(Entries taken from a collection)
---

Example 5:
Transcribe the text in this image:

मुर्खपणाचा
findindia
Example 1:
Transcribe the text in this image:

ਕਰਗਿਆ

==

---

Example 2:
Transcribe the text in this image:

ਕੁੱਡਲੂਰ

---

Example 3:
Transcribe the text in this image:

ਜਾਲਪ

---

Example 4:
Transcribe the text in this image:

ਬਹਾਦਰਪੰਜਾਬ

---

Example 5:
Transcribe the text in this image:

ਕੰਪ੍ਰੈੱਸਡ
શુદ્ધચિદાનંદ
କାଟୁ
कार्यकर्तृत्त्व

## Description of the task
Counting only the lines that include "Example", state how many there are in the entries, and nothing else.

## Expected answer
6